なぜ日本ダービーで2番人気のスキルヴィングがレース直後に急性心不全で死亡するショッキングな悲劇が起こったのか?

 年に数回はレース中にも発生しており、2019年11月の京阪杯でのファンタジスト、2014年11月のオーストラリアでのメルボルンカップで急死したアドマイヤラクティが、同じ疾患。引退後の競走馬が急性心不全で命を落としているケースも少なくない。また心臓系の疾患では、今年の天皇賞・春でアフリカンゴールドが心房細動を発症して競走を中止している。
 競馬関係者の間からは、「3歳時に東京の2400メートルを中3週の間隔で2度も走るのは肉体に負担をかけて過酷かもしれない」との声もあった。
「青葉賞を制した馬がダービーに勝てない」というジンクスの理由も疲労の蓄積がそのひとつだとされてきた。だが、3着に入ったハーツコンチェルトは、青葉賞の2着馬だ。青葉賞からのローテーションで挑んだ馬としては2017年に3着だったアドミラブル以来、6年ぶりに馬券圏内に入っている。
 今回の悲劇に関しての競馬関係者の意見を総合すると、「心不全はどの馬にも起こりうること」「馬は生きもの。原因をこれだと決めることはできない」「不可抗力」という声に集約された。
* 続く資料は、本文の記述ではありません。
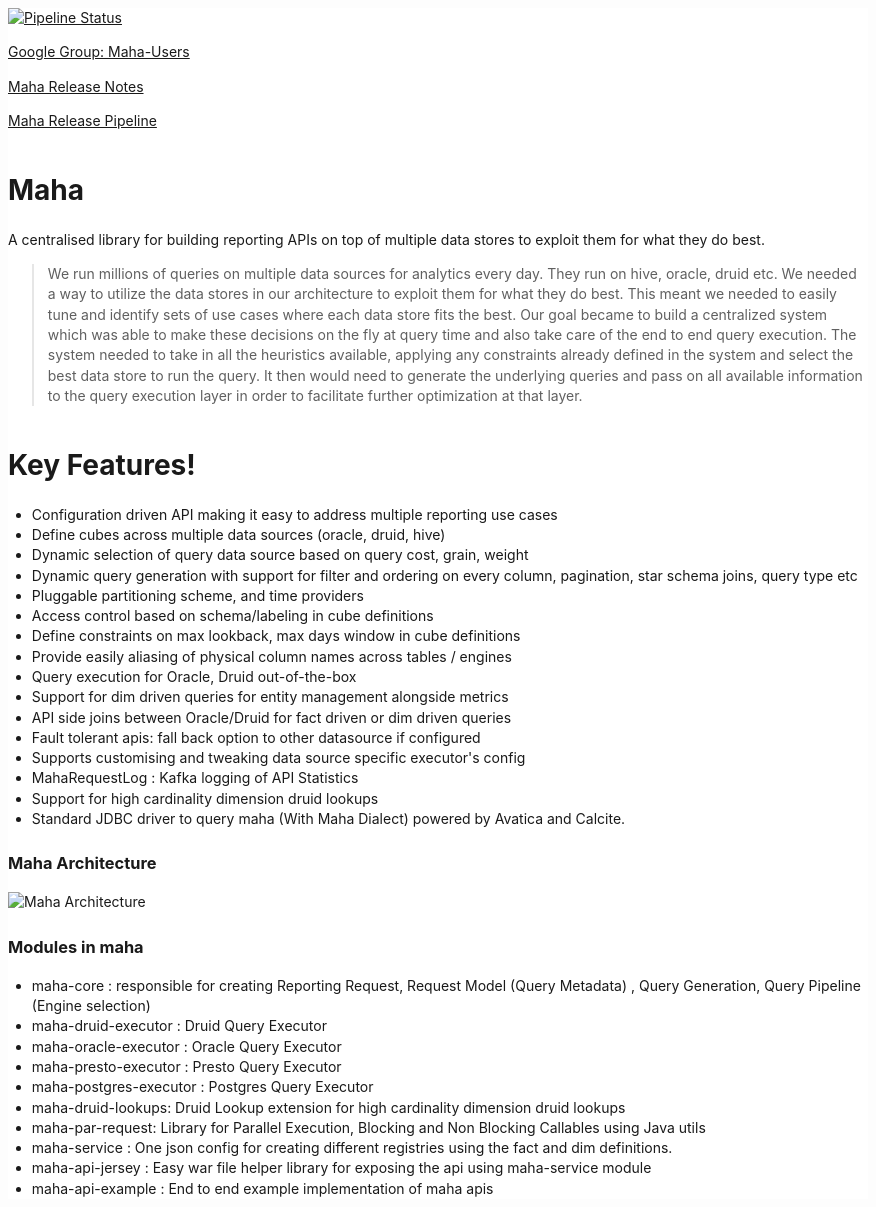 

[![Pipeline Status](https://cd.screwdriver.cd/pipelines/7538/badge)](https://cd.screwdriver.cd/pipelines/7538)

[Google Group: Maha-Users](https://groups.google.com/forum/#!forum/maha-users) 

[Maha Release Notes](RELEASE_NOTES.md)

[Maha Release Pipeline](https://cd.screwdriver.cd/pipelines/7538)

# Maha
A centralised library for building reporting APIs on top of multiple data stores to exploit them for what they do best.

>  We run millions of queries on multiple data sources for analytics every day. They run on hive, oracle, druid etc.  We needed a way to utilize the data stores in our architecture to exploit them for what they do best. This meant we needed to easily tune and identify sets of use cases where each data store fits the best. Our goal became to build a centralized system which was able to make these decisions on the fly at query time and also take care of the end to end query execution. The system needed to take in all the heuristics available, applying any constraints already defined in the system and select the best data store to run the query.  It then would need to generate the underlying queries and pass on all available information to the query execution layer in order to facilitate further optimization at that layer. 

# Key Features!
  - Configuration driven API making it easy to address multiple reporting use cases
  - Define cubes across multiple data sources (oracle, druid, hive)
  - Dynamic selection of query data source based on query cost, grain, weight
  - Dynamic query generation with support for filter and ordering on every column, pagination, star schema joins, query type etc
  - Pluggable partitioning scheme, and time providers
  - Access control based on schema/labeling in cube definitions
  - Define constraints on max lookback, max days window in cube definitions
  - Provide easily aliasing of physical column names across tables / engines
  - Query execution for Oracle, Druid out-of-the-box
  - Support for dim driven queries for entity management alongside metrics
  - API side joins between Oracle/Druid for fact driven or dim driven queries
  - Fault tolerant apis: fall back option to other datasource if configured
  - Supports customising and tweaking data source specific executor's config 
  - MahaRequestLog : Kafka logging of API Statistics
  - Support for high cardinality dimension druid lookups
  - Standard JDBC driver to query maha (With Maha Dialect) powered by Avatica and Calcite. 

### Maha Architecture

![Maha Architecture](https://user-images.githubusercontent.com/4935454/67800990-8c987580-fa45-11e9-8ba4-d78c1f31be8f.jpeg)

### Modules in maha
  - maha-core : responsible for creating Reporting Request, Request Model (Query Metadata) , Query Generation, Query Pipeline (Engine selection)
  - maha-druid-executor : Druid Query Executor
  - maha-oracle-executor : Oracle Query Executor 
  - maha-presto-executor : Presto Query Executor 
  - maha-postgres-executor : Postgres Query Executor 
  - maha-druid-lookups: Druid Lookup extension for high cardinality dimension druid lookups
  - maha-par-request: Library for Parallel Execution, Blocking and Non Blocking Callables using Java utils
  - maha-service : One json config for creating different registries using the fact and dim definitions. 
  - maha-api-jersey : Easy war file helper library for exposing the api using maha-service module
  - maha-api-example : End to end example implementation of maha apis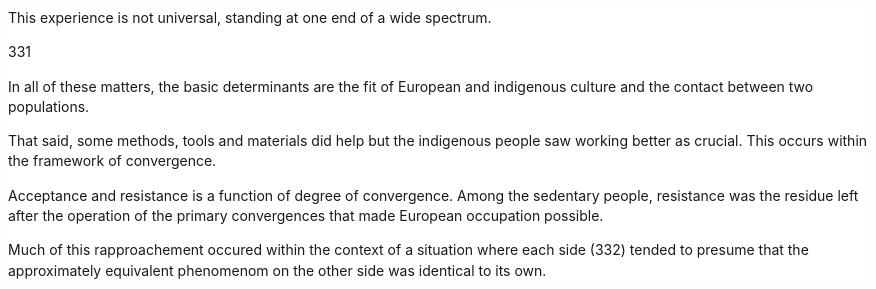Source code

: This experience is not universal, standing at one end of a wide spectrum.

331

In all of these matters, the basic determinants are the fit of European and indigenous culture and the contact between two populations.

That said, some methods, tools and materials did help but the indigenous people saw working better as crucial. This occurs within the framework of convergence.

Acceptance and resistance is a function of degree of convergence. Among the sedentary people, resistance was the residue left after the operation of the primary convergences that made European occupation possible.

Much of this rapproachement occured within the context of a situation where each side (332) tended to presume that the approximately equivalent phenomenom on the other side was identical to its own.








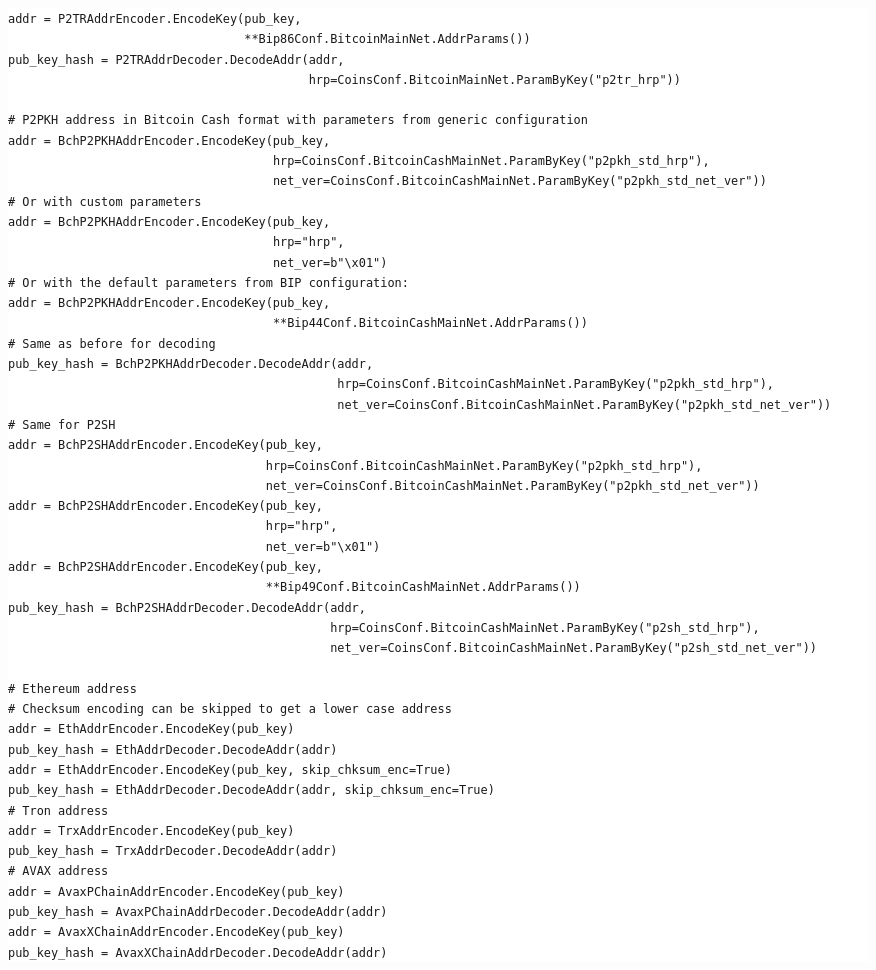     addr = P2TRAddrEncoder.EncodeKey(pub_key,
                                     **Bip86Conf.BitcoinMainNet.AddrParams())
    pub_key_hash = P2TRAddrDecoder.DecodeAddr(addr,
                                              hrp=CoinsConf.BitcoinMainNet.ParamByKey("p2tr_hrp"))

    # P2PKH address in Bitcoin Cash format with parameters from generic configuration
    addr = BchP2PKHAddrEncoder.EncodeKey(pub_key,
                                         hrp=CoinsConf.BitcoinCashMainNet.ParamByKey("p2pkh_std_hrp"),
                                         net_ver=CoinsConf.BitcoinCashMainNet.ParamByKey("p2pkh_std_net_ver"))
    # Or with custom parameters
    addr = BchP2PKHAddrEncoder.EncodeKey(pub_key,
                                         hrp="hrp",
                                         net_ver=b"\x01")
    # Or with the default parameters from BIP configuration:
    addr = BchP2PKHAddrEncoder.EncodeKey(pub_key,
                                         **Bip44Conf.BitcoinCashMainNet.AddrParams())
    # Same as before for decoding
    pub_key_hash = BchP2PKHAddrDecoder.DecodeAddr(addr,
                                                  hrp=CoinsConf.BitcoinCashMainNet.ParamByKey("p2pkh_std_hrp"),
                                                  net_ver=CoinsConf.BitcoinCashMainNet.ParamByKey("p2pkh_std_net_ver"))
    # Same for P2SH
    addr = BchP2SHAddrEncoder.EncodeKey(pub_key,
                                        hrp=CoinsConf.BitcoinCashMainNet.ParamByKey("p2pkh_std_hrp"),
                                        net_ver=CoinsConf.BitcoinCashMainNet.ParamByKey("p2pkh_std_net_ver"))
    addr = BchP2SHAddrEncoder.EncodeKey(pub_key,
                                        hrp="hrp",
                                        net_ver=b"\x01")
    addr = BchP2SHAddrEncoder.EncodeKey(pub_key,
                                        **Bip49Conf.BitcoinCashMainNet.AddrParams())
    pub_key_hash = BchP2SHAddrDecoder.DecodeAddr(addr,
                                                 hrp=CoinsConf.BitcoinCashMainNet.ParamByKey("p2sh_std_hrp"),
                                                 net_ver=CoinsConf.BitcoinCashMainNet.ParamByKey("p2sh_std_net_ver"))

    # Ethereum address
    # Checksum encoding can be skipped to get a lower case address
    addr = EthAddrEncoder.EncodeKey(pub_key)
    pub_key_hash = EthAddrDecoder.DecodeAddr(addr)
    addr = EthAddrEncoder.EncodeKey(pub_key, skip_chksum_enc=True)
    pub_key_hash = EthAddrDecoder.DecodeAddr(addr, skip_chksum_enc=True)
    # Tron address
    addr = TrxAddrEncoder.EncodeKey(pub_key)
    pub_key_hash = TrxAddrDecoder.DecodeAddr(addr)
    # AVAX address
    addr = AvaxPChainAddrEncoder.EncodeKey(pub_key)
    pub_key_hash = AvaxPChainAddrDecoder.DecodeAddr(addr)
    addr = AvaxXChainAddrEncoder.EncodeKey(pub_key)
    pub_key_hash = AvaxXChainAddrDecoder.DecodeAddr(addr)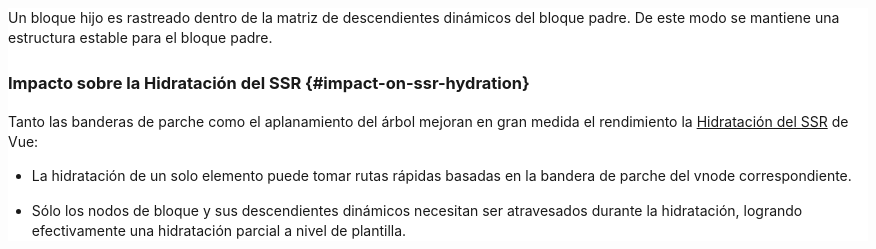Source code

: Un bloque hijo es rastreado dentro de la matriz de descendientes dinámicos del bloque padre. De este modo se mantiene una estructura estable para el bloque padre.

### Impacto sobre la Hidratación del SSR {#impact-on-ssr-hydration}

Tanto las banderas de parche como el aplanamiento del árbol mejoran en gran medida el rendimiento la [Hidratación del SSR](/guide/scaling-up/ssr#hidratacion-del-cliente) de Vue:

- La hidratación de un solo elemento puede tomar rutas rápidas basadas en la bandera de parche del vnode correspondiente.

- Sólo los nodos de bloque y sus descendientes dinámicos necesitan ser atravesados durante la hidratación, logrando efectivamente una hidratación parcial a nivel de plantilla.
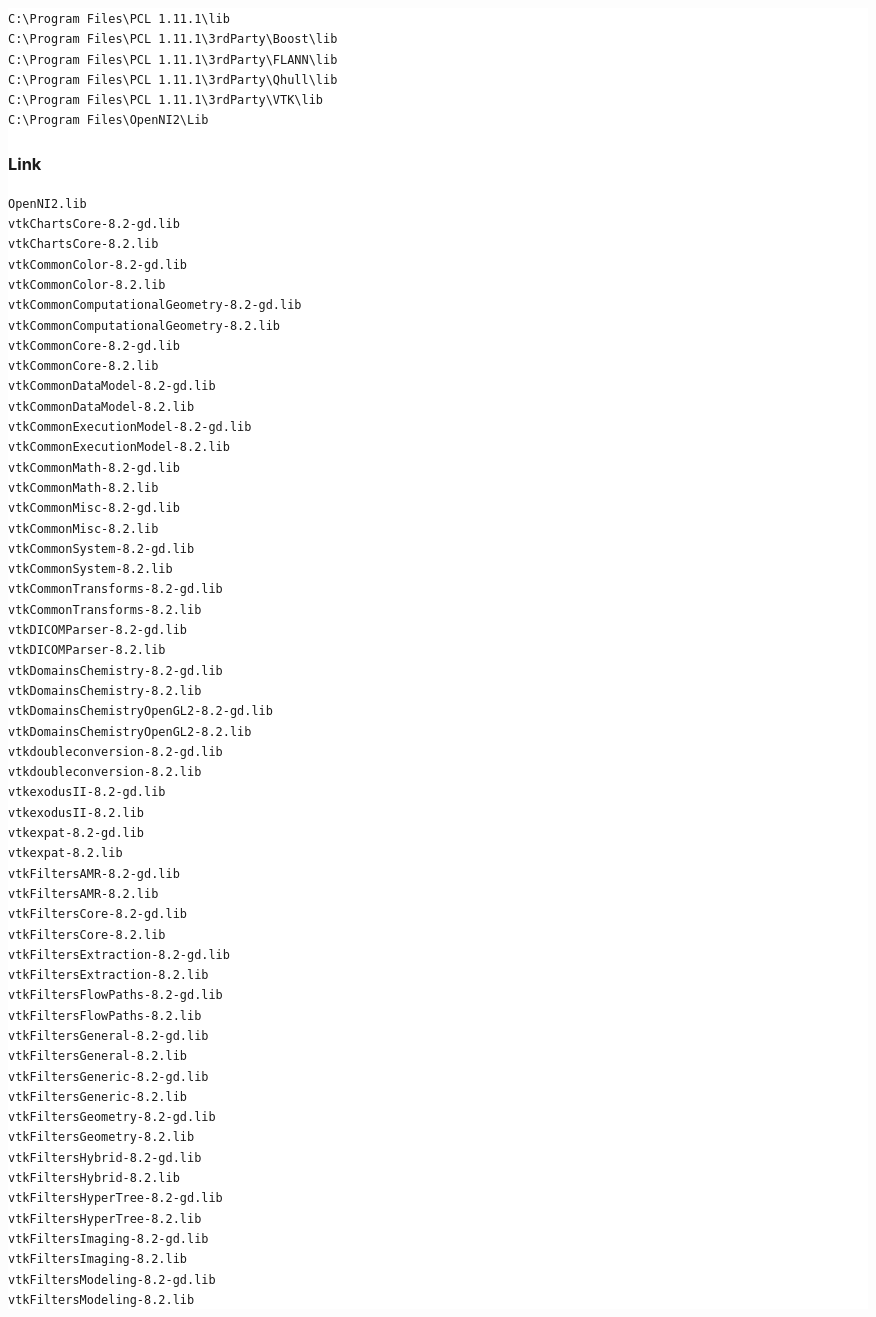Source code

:     C:\Program Files\PCL 1.11.1\lib
    C:\Program Files\PCL 1.11.1\3rdParty\Boost\lib
    C:\Program Files\PCL 1.11.1\3rdParty\FLANN\lib
    C:\Program Files\PCL 1.11.1\3rdParty\Qhull\lib
    C:\Program Files\PCL 1.11.1\3rdParty\VTK\lib
    C:\Program Files\OpenNI2\Lib

### Link

    OpenNI2.lib
    vtkChartsCore-8.2-gd.lib
    vtkChartsCore-8.2.lib
    vtkCommonColor-8.2-gd.lib
    vtkCommonColor-8.2.lib
    vtkCommonComputationalGeometry-8.2-gd.lib
    vtkCommonComputationalGeometry-8.2.lib
    vtkCommonCore-8.2-gd.lib
    vtkCommonCore-8.2.lib
    vtkCommonDataModel-8.2-gd.lib
    vtkCommonDataModel-8.2.lib
    vtkCommonExecutionModel-8.2-gd.lib
    vtkCommonExecutionModel-8.2.lib
    vtkCommonMath-8.2-gd.lib
    vtkCommonMath-8.2.lib
    vtkCommonMisc-8.2-gd.lib
    vtkCommonMisc-8.2.lib
    vtkCommonSystem-8.2-gd.lib
    vtkCommonSystem-8.2.lib
    vtkCommonTransforms-8.2-gd.lib
    vtkCommonTransforms-8.2.lib
    vtkDICOMParser-8.2-gd.lib
    vtkDICOMParser-8.2.lib
    vtkDomainsChemistry-8.2-gd.lib
    vtkDomainsChemistry-8.2.lib
    vtkDomainsChemistryOpenGL2-8.2-gd.lib
    vtkDomainsChemistryOpenGL2-8.2.lib
    vtkdoubleconversion-8.2-gd.lib
    vtkdoubleconversion-8.2.lib
    vtkexodusII-8.2-gd.lib
    vtkexodusII-8.2.lib
    vtkexpat-8.2-gd.lib
    vtkexpat-8.2.lib
    vtkFiltersAMR-8.2-gd.lib
    vtkFiltersAMR-8.2.lib
    vtkFiltersCore-8.2-gd.lib
    vtkFiltersCore-8.2.lib
    vtkFiltersExtraction-8.2-gd.lib
    vtkFiltersExtraction-8.2.lib
    vtkFiltersFlowPaths-8.2-gd.lib
    vtkFiltersFlowPaths-8.2.lib
    vtkFiltersGeneral-8.2-gd.lib
    vtkFiltersGeneral-8.2.lib
    vtkFiltersGeneric-8.2-gd.lib
    vtkFiltersGeneric-8.2.lib
    vtkFiltersGeometry-8.2-gd.lib
    vtkFiltersGeometry-8.2.lib
    vtkFiltersHybrid-8.2-gd.lib
    vtkFiltersHybrid-8.2.lib
    vtkFiltersHyperTree-8.2-gd.lib
    vtkFiltersHyperTree-8.2.lib
    vtkFiltersImaging-8.2-gd.lib
    vtkFiltersImaging-8.2.lib
    vtkFiltersModeling-8.2-gd.lib
    vtkFiltersModeling-8.2.lib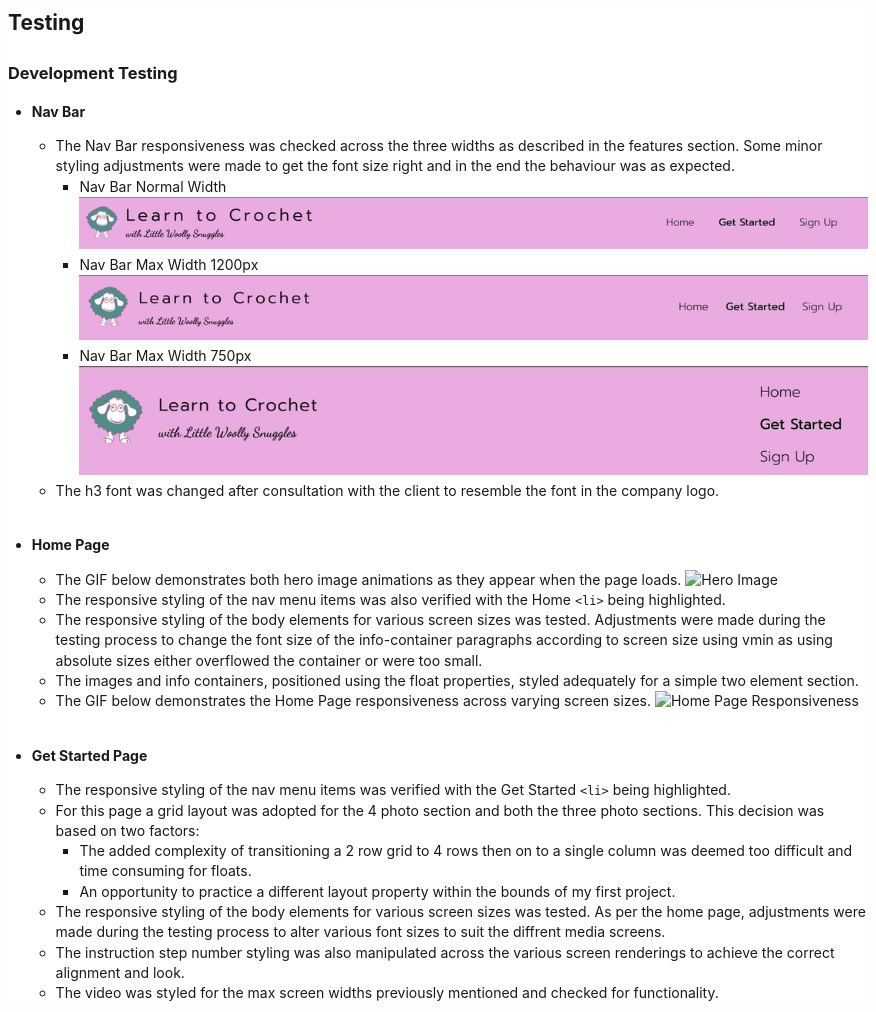 ## Testing 
### Development Testing

 - __Nav Bar__
   - The Nav Bar responsiveness was checked across the three widths as described in the features section. Some minor styling adjustments were made to get the font size right and in the end the behaviour was as expected.
      - Nav Bar Normal Width
![Nav Bar Normal](/assets/README-files/nav-bar-normal.jpg)
      - Nav Bar Max Width 1200px
![Nav Bar 1200](/assets/README-files/nav-bar-1200px.jpg)
      - Nav Bar Max Width 750px
![Nav Bar 950](/assets/README-files/nav-bar-750px.jpg)
   - The h3 font was changed after consultation with the client to resemble the font in the company logo.
<br><br>

- __Home Page__

  - The GIF below demonstrates both hero image animations as they appear when the page loads.
  ![Hero Image](/assets/README-files/hero-image-animation.gif)
  - The responsive styling of the nav menu items was also verified with the Home `<li>` being highlighted.
  - The responsive styling of the body elements for various screen sizes was tested. Adjustments were made during the testing process to change the font size of the info-container paragraphs according to screen size using vmin as using absolute sizes either overflowed the container or were too small.
  - The images and info containers, positioned using the float properties, styled adequately for a simple two element section.
  - The GIF below demonstrates the Home Page responsiveness across varying screen sizes.
  ![Home Page Responsiveness](/assets/README-files/home-page-responsiveness-test.gif)
<br><br>

- __Get Started Page__
  - The responsive styling of the nav menu items was verified with the Get Started `<li>` being highlighted.
  - For this page a grid layout was adopted for the 4 photo section and both the three photo sections. This decision was based on two factors:
    - The added complexity of transitioning a 2 row grid to 4 rows then on to a single column was deemed too difficult and time consuming for floats.
    - An opportunity to practice a different layout property within the bounds of my first project.
  - The responsive styling of the body elements for various screen sizes was tested. As per the home page, adjustments were made during the testing process to alter various font sizes to suit the diffrent media screens.
  - The instruction step number styling was also manipulated across the various screen renderings to achieve the correct alignment and look.
  - The video was styled for the max screen widths previously mentioned and checked for functionality.
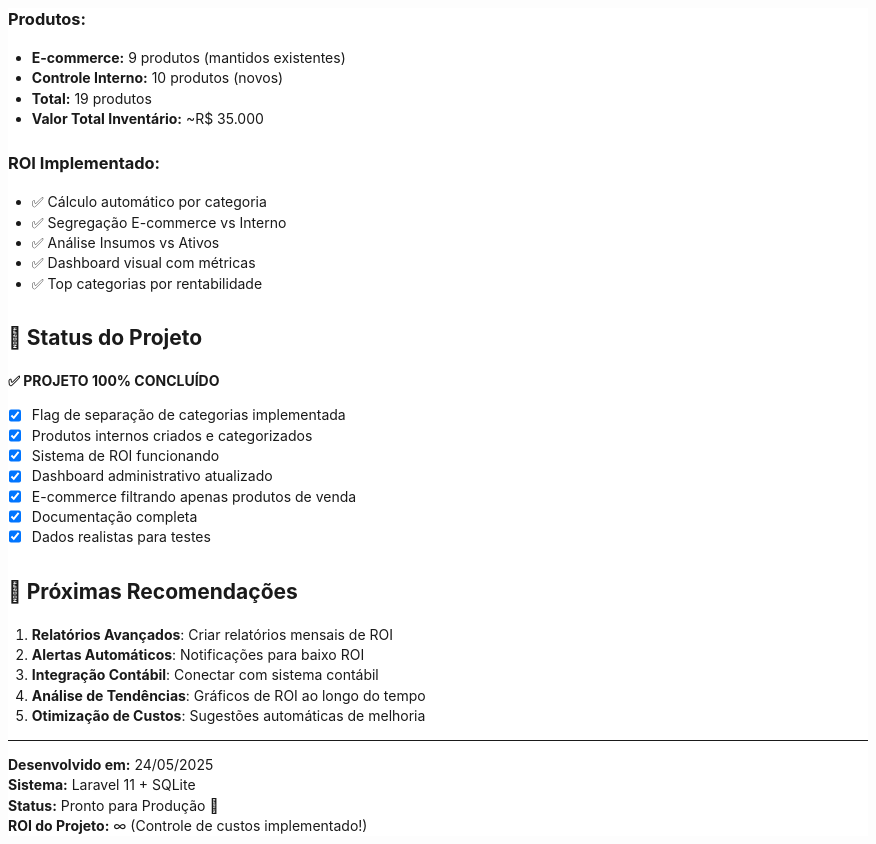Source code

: ### **Produtos:**
- **E-commerce:** 9 produtos (mantidos existentes)
- **Controle Interno:** 10 produtos (novos)
- **Total:** 19 produtos
- **Valor Total Inventário:** ~R$ 35.000

### **ROI Implementado:**
- ✅ Cálculo automático por categoria
- ✅ Segregação E-commerce vs Interno
- ✅ Análise Insumos vs Ativos
- ✅ Dashboard visual com métricas
- ✅ Top categorias por rentabilidade

## 🎉 Status do Projeto

**✅ PROJETO 100% CONCLUÍDO**

- [x] Flag de separação de categorias implementada
- [x] Produtos internos criados e categorizados
- [x] Sistema de ROI funcionando
- [x] Dashboard administrativo atualizado
- [x] E-commerce filtrando apenas produtos de venda
- [x] Documentação completa
- [x] Dados realistas para testes

## 📝 Próximas Recomendações

1. **Relatórios Avançados**: Criar relatórios mensais de ROI
2. **Alertas Automáticos**: Notificações para baixo ROI
3. **Integração Contábil**: Conectar com sistema contábil
4. **Análise de Tendências**: Gráficos de ROI ao longo do tempo
5. **Otimização de Custos**: Sugestões automáticas de melhoria

---

**Desenvolvido em:** 24/05/2025  
**Sistema:** Laravel 11 + SQLite  
**Status:** Pronto para Produção 🚀  
**ROI do Projeto:** ∞ (Controle de custos implementado!)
決して悲劇はあってはいけないし、万全の安全対策が施されなければならないが、今回、管理側には何の落ち度もなく、不可抗力のアクシデントだったとしか結論づけられないだろう。
「おそらく長く苦しまずに天に旅立ったのだと思います」という木村調教師の言葉がせめてもの救いかもしれない。
 残念ながら競馬には、予期せぬ出来事がつきまとう。今年の日本ダービーは、他にもスタート直後にドゥラエレーデが落馬で競走を中止するアクシデントもあった。
一方で皐月賞2着の雪辱を果たして2020年生まれのサラブレッドの頂点に立ったタスティエーラは、短期免許で来日しているレーン騎手の完璧なレース運びで「テン乗り(騎手の初騎乗)は勝てない」というダービーのもうひとつのジンクスを69年ぶりに打ち破った。今週からダービーへ向けて新馬戦がスタート。新たな戦いが始まる。